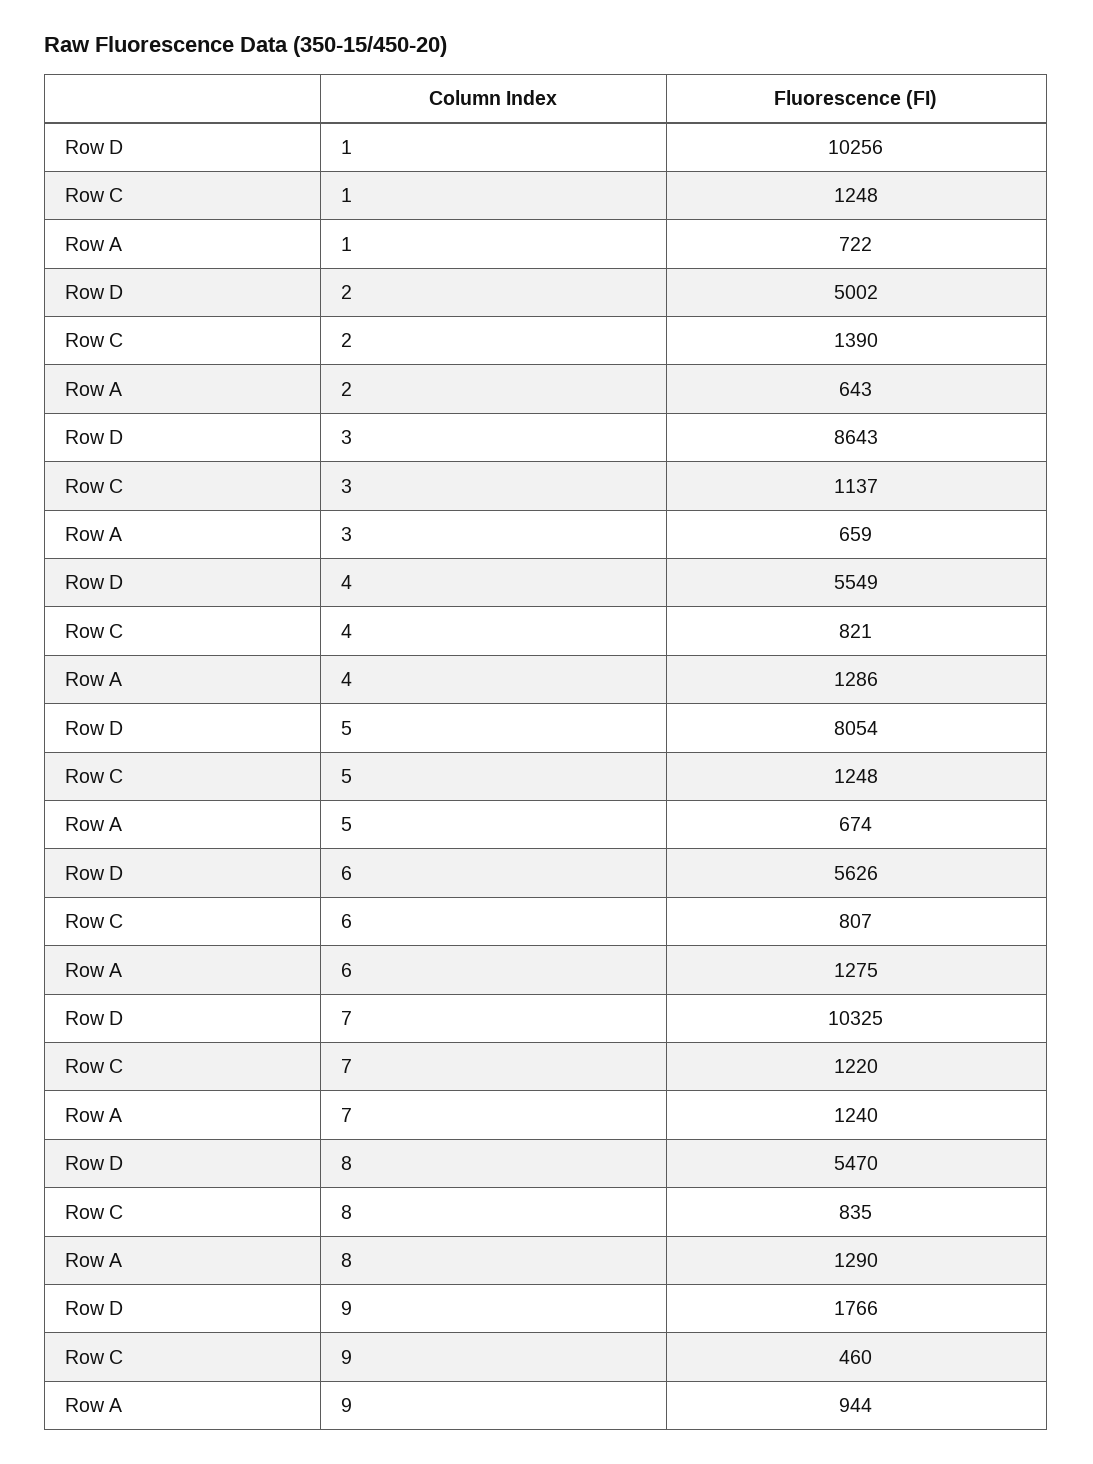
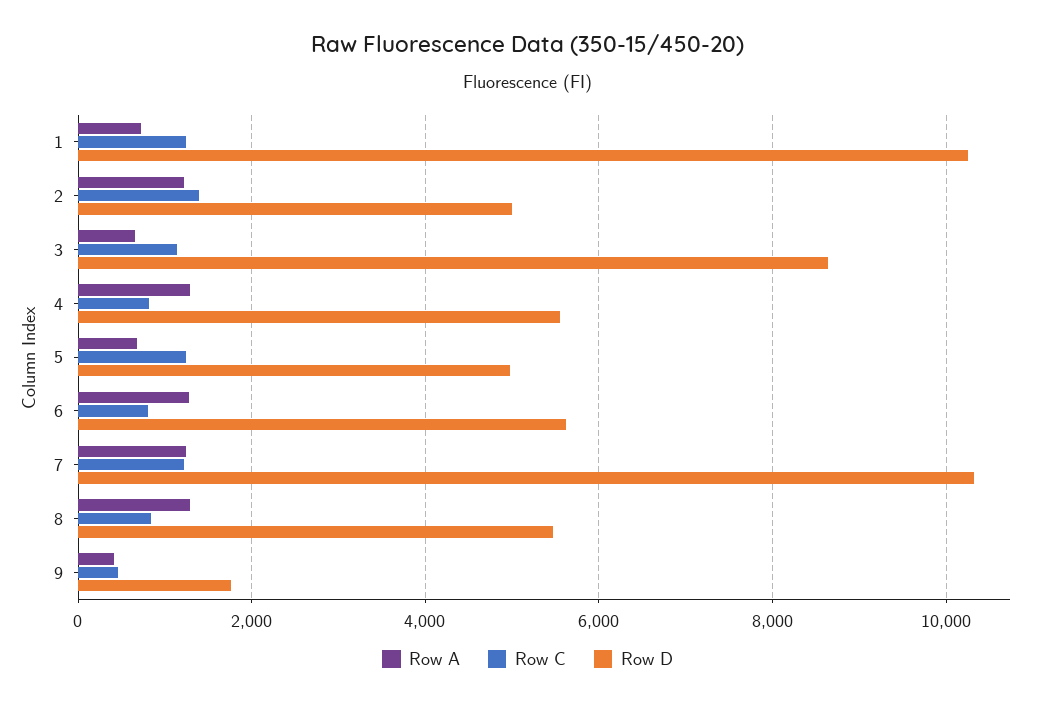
  {
    "Row D": {
      "1": 10256,
      "2": 5002,
      "3": 8643,
      "4": 5549,
-     "5": 8054,
+     "5": 5000,
      "6": 5626,
      "7": 10325,
      "8": 5470,
      "9": 1766
    },
    "Row C": {
      "1": 1248,
      "2": 1390,
      "3": 1137,
      "4": 821,
      "5": 1248,
      "6": 807,
      "7": 1220,
      "8": 835,
      "9": 460
    },
    "Row A": {
      "1": 722,
-     "2": 643,
+     "2": 1200,
      "3": 659,
      "4": 1286,
      "5": 674,
      "6": 1275,
      "7": 1240,
      "8": 1290,
-     "9": 944
+     "9": 400
    }
  }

---*---

- [DIRECTIONS FOR THIS TASK]: Each record above should be repeated exactly, please, without pictures.

- [RESULT]:
  {
    "Row D": {
      "1": 10256,
      "2": 5002,
      "3": 8643,
      "4": 5549,
-     "5": 8054,
+     "5": 5000,
      "6": 5626,
      "7": 10325,
      "8": 5470,
      "9": 1766
    },
    "Row C": {
      "1": 1248,
      "2": 1390,
      "3": 1137,
      "4": 821,
      "5": 1248,
      "6": 807,
      "7": 1220,
      "8": 835,
      "9": 460
    },
    "Row A": {
      "1": 722,
-     "2": 643,
+     "2": 1200,
      "3": 659,
      "4": 1286,
      "5": 674,
      "6": 1275,
      "7": 1240,
      "8": 1290,
-     "9": 944
+     "9": 400
    }
  }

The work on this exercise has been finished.